Condemnation from around the world over a new law on criminalising those who implicate Poland in responsibility for Holocaust crimes has drawn a strong response from a Polish archbishop.
Archbishop Waclaw Depo of Czestochowa says the new law’s critics are trying to “alter historical truth”.
The law imposes fines or up to three years’ jail for anyone who “publicly and against the facts attributes to the Polish nation or Polish state responsibility or co-responsibility for Nazi crimes”, or “flagrantly reduces in any way the responsibility of the real perpetrators”.
The law has been called “baseless” by Israeli premier Benjamin Netanyahu.
His view is echoed by the Jerusalem-based Yad Vashem Memorial Institute.
The Institute says the law would impede research and debate on the Holocaust.
Polish newspapers have said US officials have threatened to suspend joint military projects.
The newspapers say President Andrzej Duda and Premier Mateusz Morawiecki would not be received by President Donald Trump or other Administration members.
Archbishop Depo says the world has “turned away from the truth – not just truth about God, but also truth about us and about our history, turning us into executioners”.
“In reality, we’re a nation of sacrifice and suffering, which first felt the painful blows of the Second World War and then had them extended by years of Soviet occupation”.
The archbishop spoke after a conciliatory appeal by representatives of 6850 Poles honoured by Israel for saving Jewish lives under Nazi occupation – members of the Polish Association of Righteous Among Nations – was published in US, European and Israeli newspapers.

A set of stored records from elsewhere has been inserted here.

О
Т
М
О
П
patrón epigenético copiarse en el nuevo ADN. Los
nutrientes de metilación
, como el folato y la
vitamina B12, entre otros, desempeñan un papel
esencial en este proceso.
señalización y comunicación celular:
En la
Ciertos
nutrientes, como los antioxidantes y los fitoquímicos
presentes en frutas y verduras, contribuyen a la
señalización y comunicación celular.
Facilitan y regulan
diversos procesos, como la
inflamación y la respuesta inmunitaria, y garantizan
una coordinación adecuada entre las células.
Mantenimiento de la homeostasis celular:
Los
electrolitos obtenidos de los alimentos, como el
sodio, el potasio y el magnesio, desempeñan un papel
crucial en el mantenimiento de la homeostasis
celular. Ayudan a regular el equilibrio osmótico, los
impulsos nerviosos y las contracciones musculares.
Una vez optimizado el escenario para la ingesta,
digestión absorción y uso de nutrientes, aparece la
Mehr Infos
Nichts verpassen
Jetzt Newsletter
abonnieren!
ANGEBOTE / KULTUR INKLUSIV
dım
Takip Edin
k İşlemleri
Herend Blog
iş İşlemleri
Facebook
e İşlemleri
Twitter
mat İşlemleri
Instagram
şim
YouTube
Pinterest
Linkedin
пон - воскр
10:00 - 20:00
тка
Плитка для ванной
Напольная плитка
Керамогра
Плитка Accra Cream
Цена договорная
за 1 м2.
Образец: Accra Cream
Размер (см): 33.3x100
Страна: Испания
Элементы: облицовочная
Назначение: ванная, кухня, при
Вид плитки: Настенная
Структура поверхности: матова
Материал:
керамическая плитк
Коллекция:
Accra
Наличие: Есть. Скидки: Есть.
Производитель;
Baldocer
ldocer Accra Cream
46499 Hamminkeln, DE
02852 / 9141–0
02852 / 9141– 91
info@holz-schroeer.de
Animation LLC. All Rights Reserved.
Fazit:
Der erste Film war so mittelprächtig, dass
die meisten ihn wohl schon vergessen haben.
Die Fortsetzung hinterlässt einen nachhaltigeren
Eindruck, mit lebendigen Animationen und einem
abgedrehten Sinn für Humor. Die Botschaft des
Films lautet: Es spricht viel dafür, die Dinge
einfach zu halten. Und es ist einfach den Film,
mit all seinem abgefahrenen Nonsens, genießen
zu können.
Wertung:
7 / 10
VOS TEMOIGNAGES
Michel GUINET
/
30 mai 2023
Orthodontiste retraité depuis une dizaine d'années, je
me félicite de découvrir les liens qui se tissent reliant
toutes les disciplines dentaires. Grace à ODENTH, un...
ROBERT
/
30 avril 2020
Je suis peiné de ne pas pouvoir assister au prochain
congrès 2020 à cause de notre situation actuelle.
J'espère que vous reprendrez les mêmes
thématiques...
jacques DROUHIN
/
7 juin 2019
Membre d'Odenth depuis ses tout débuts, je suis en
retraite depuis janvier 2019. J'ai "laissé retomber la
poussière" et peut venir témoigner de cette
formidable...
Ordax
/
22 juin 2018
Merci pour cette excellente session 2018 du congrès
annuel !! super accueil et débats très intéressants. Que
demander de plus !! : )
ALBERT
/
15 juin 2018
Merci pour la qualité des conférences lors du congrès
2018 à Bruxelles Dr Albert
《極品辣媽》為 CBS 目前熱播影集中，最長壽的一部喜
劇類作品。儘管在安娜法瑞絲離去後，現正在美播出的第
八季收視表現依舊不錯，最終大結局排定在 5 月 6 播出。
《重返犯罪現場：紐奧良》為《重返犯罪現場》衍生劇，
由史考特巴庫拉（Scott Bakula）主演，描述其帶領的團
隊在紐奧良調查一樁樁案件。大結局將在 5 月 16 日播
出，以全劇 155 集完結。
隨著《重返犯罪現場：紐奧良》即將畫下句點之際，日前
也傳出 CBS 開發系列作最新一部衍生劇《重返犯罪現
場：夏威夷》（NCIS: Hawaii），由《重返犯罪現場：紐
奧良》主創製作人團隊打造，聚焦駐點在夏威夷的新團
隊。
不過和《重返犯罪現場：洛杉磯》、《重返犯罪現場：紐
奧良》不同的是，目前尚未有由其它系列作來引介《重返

The Polish Association of Righteous Among Nations said hundreds of Poles had paid with their lives for showing “kindness and responsibility” to persecuted Jews, while other “ignoble Poles” had “acted on their own behalf” against Holocaust victims.
It urged Jews and Poles to continue building “an alliance and future” based on “friendship, solidarity and truth”, and also called for “empathy, judiciousness and thoughtfulness when creating laws”.
Controversy over the law had sparked a wave of anti-Jewish feeling and urged the country’s Bishops’ Conference to speak out, says Stanislaw Krajewski, a Warsaw University professor who co-chairs the Polish Council of Christians and Jews.
“Whatever the government intended, the anti-Jewish genie is out of the bottle again, and certain extremist groups seem to think they now have permission, thanks to recent signals, to say and do what they like.”